In some aspects, the invention provides a method of making color-changing aqueous rheological systems. The method comprises combining an pH-responsive indicator with a volatile pH modifier in an aqueous system. When the system is allowed to evaporate, the color will change due to loss of the volatile pH modifier component. In some aspects, the invention provides a product comprising a color-changing aqueous system. In some aspects the invention provides a product comprising an air-treatment gel.

Example 1

Formation of a Color-Changing Gel System

An aqueous solution, A, comprising 50 mL of 1.0% wt. sodium alginate (Manucol® DH, FMC Health & Nutrition, Philadelphia, Pa.) was prepared, and adjusted to pH 4.0 by addition of, approximately 0.15 mL of a 10% aqueous solution of citric acid (ESP). To solution A was further added 0.5 mL of a 0.1% solution of methyl red in water, producing a bright cherry red coloration. A second aqueous solution, B, comprising 50 mL of 1.0% wt. Locust Bean Gum (ESP) and further comprising 0.1 g tricalcium citrate (ESP) in suspension was added to solution A while it was stirred at 700 rpm. The system thus formed was immediately poured into a mold and permitted to gel for approximately 3 minutes, forming a non-flowable, solid of red-orange coloration, Immediately following solidification, an aliquot of 0.3 mL of a 9% aqueous ammonia solution was dispensed atop the gel, and the system was covered and stored at room temperature. When examined 8 hours later, the system remained a solid gel, and had assumed an even lemon yellow color throughout. Upon exposure to air, after 15 days of air drying at room temperature, the gel had shrunk substantially and the edges of the gel showed reddening. After 21 days of air drying the gel had further decreased in size and turned a bright red color throughout.

Claims

1. An aqueous system comprising a pH-responsive visual indicator and a volatile pH modifier.

2. The system of claim 1 wherein the pH-responsive visual indicator comprises Cresol Red, Cresolphthalein (meta), Cresol Purple, Thymol Blue, Methyl Orange—Xylene Cyanol, Bromophenol Blue, Congo Red, Methyl Orange, Alizarin Red S, Bromocresol Green, Dichlorofluorescein, Methyl Red, Bromocresol Purple, Chlorophenol Red, Bromothymol Blue, Phenol Red, Naphtholphthalein (alpha), Phenolphthalein, Cresolphthalein (ortho), Thymolphthalein, or Indigo Carmine, or combinations thereof.

3. The system of claim 1, wherein the volatile pH modifier comprises ammonia, morpholine, and/or water-soluble amines, or combinations thereof.

4. The system of claim 1, wherein the volatile pH modifier evaporates at a rate such that the pH of the system changes by at least 1 pH unit as the system evaporates.

5. The system of claim 1, further comprising a fragrance.

6. The system of claim 1, further comprising surfactants.
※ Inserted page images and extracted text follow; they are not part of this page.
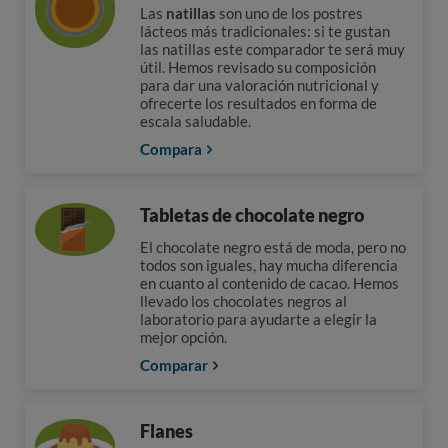
Las
natillas
son uno de los postres
lácteos más tradicionales: si te gustan
las natillas este comparador te será muy
útil. Hemos revisado su composición
para dar una valoración nutricional y
ofrecerte los resultados en forma de
escala saludable.
Compara
Tabletas de chocolate negro
El chocolate negro está de moda, pero no
todos son iguales, hay mucha diferencia
en cuanto al contenido de cacao. Hemos
llevado los chocolates negros al
laboratorio para ayudarte a elegir la
mejor opción.
Comparar
Flanes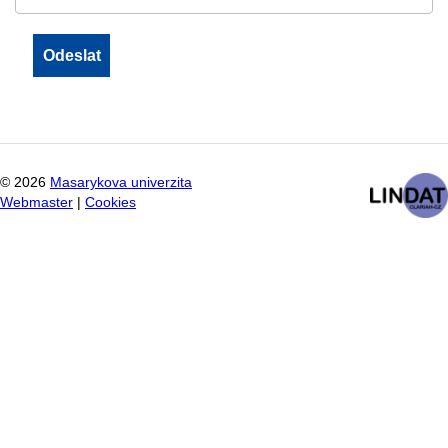
©
2026
Masarykova univerzita
Webmaster
|
Cookies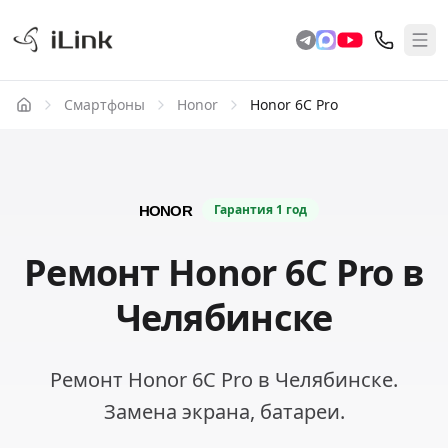
Смартфоны
Honor
Honor 6C Pro
Гарантия
1 год
Ремонт Honor 6C Pro в
Челябинске
Ремонт Honor 6C Pro в Челябинске.
Замена экрана, батареи.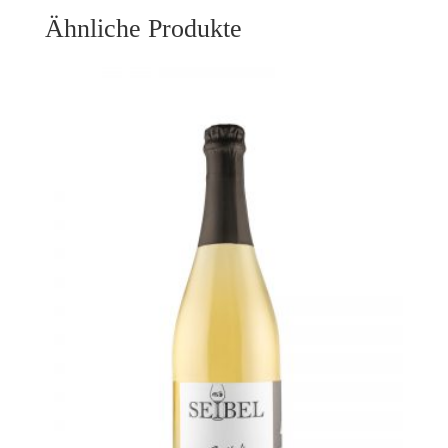
Ähnliche Produkte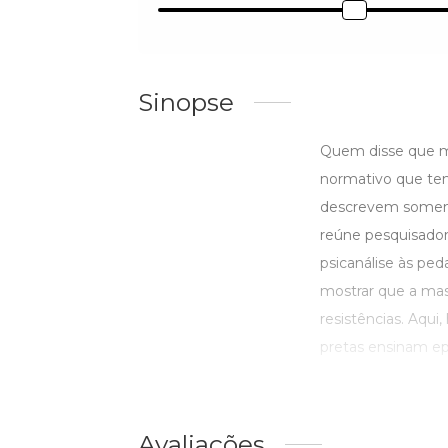
Sinopse
Quem disse que mas
normativo que ten
descrevem somente 
reúne pesquisadore
psicanálise às ped
mostrar que a mas
resistências. Aqu
pretas ensinam epi
Avaliações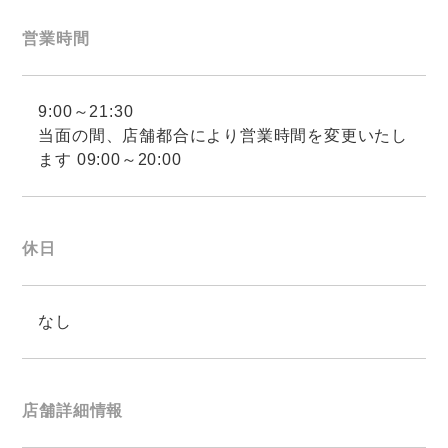
営業時間
9:00～21:30
当面の間、店舗都合により営業時間を変更いたし
ます 09:00～20:00
休日
なし
店舗詳細情報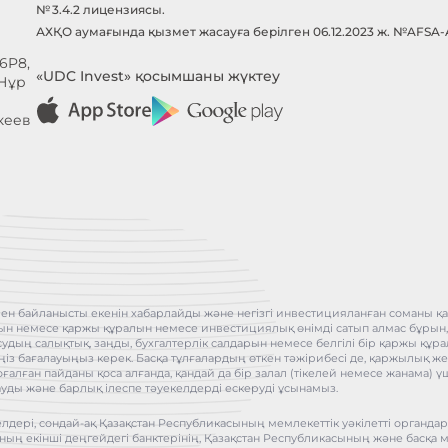
№ 3.4.2 лицензиясы.
АХҚО аумағында қызмет жасауға берілген 06.12.2023 ж. №AFSA
6P8,
«UDC Invest» қосымшаны жүктеу
 Нұр
кеев
ен байланысты екенін хабарлайды және негізгі инвестицияланған соманы қай
бұрын немесе қаржы құралын немесе инвестициялық өнімді сатып алмас бұрын
асудың салықтық, заңды, бухгалтерлік салдарын немесе белгілі бір қаржы қ
іңіз бағалауыңыз керек. Басқа тұлғалардың өткен тәжірибесі де, қаржылық жет
оғалған пайданы қоса алғанда, қандай да бір залал (тікелей немесе жанама
ауды және барлық ілеспе тәуекелдерді ескеруді ұсынамыз.
лдері, сондай-ақ Қазақстан Республикасының мемлекеттік уәкілетті органда
ның екінші деңгейдегі банктерінің, Қазақстан Республикасының және басқа 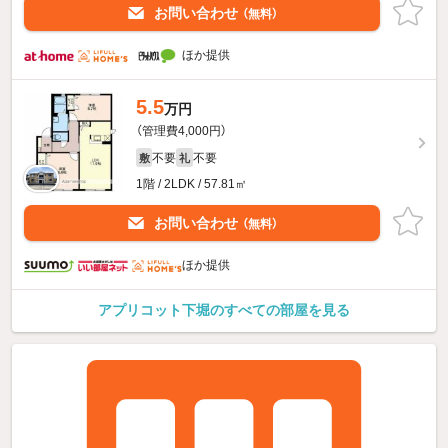
お問い合わせ
（無料）
ほか提供
5.5
万円
（管理費4,000円）
不要
不要
敷
礼
1階 / 2LDK / 57.81㎡
お問い合わせ
（無料）
ほか提供
アプリコット下堀のすべての部屋を見る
7. The system of claim 1, further comprising a solubilized fragrance to form a non-opaque gel.

8. The system of claim 1, further comprising a gelling component that solidifies the system.
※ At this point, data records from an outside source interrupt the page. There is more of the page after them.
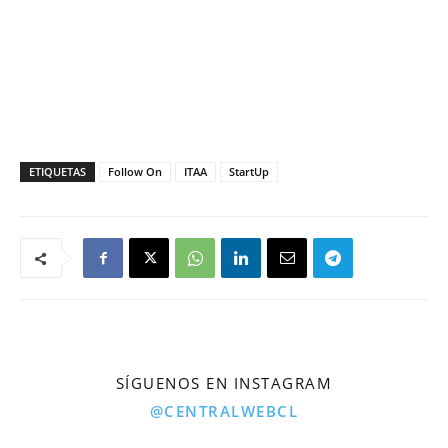
ETIQUETAS
Follow On
ITAA
StartUp
SÍGUENOS EN INSTAGRAM
@CENTRALWEBCL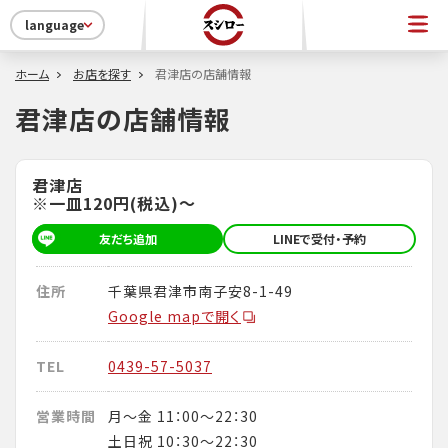
language
ホーム
お店を探す
君津店の店舗情報
君津店の店舗情報
君津店
※一皿120円(税込)～
友だち追加
LINEで受付・予約
住所
千葉県君津市南子安8-1-49
Google mapで開く
TEL
0439-57-5037
営業時間
月～金 11：00～22：30
土日祝 10：30～22：30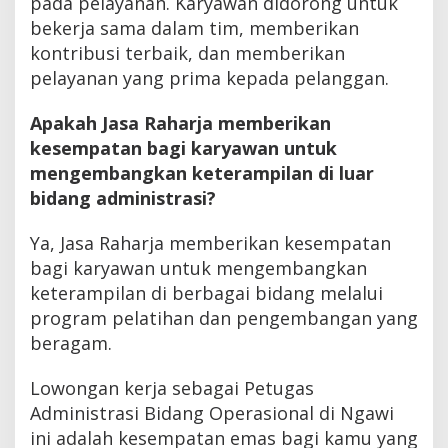
pada pelayanan. Karyawan didorong untuk
bekerja sama dalam tim, memberikan
kontribusi terbaik, dan memberikan
pelayanan yang prima kepada pelanggan.
Apakah Jasa Raharja memberikan
kesempatan bagi karyawan untuk
mengembangkan keterampilan di luar
bidang administrasi?
Ya, Jasa Raharja memberikan kesempatan
bagi karyawan untuk mengembangkan
keterampilan di berbagai bidang melalui
program pelatihan dan pengembangan yang
beragam.
Lowongan kerja sebagai Petugas
Administrasi Bidang Operasional di Ngawi
ini adalah kesempatan emas bagi kamu yang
9. The system of claim 1, wherein the system comprises an air treatment gel.

10. A method of producing a visual signal comprising evaporation of a volatile pH modifier from a system further comprising a pH-responsive visual indicator.

11. The method of claim 10, further comprising dissolving the visual indicator and the volatile pH modifier in an aqueous gel.

12. The method of claim 10, further comprising dissolving the visual indicator or the volatile pH modifier or both prior to gelation of the system.

13. The method of claim 10, further comprising dissolving the visual indicator or the volatile pH modifier or both after gelation of the system.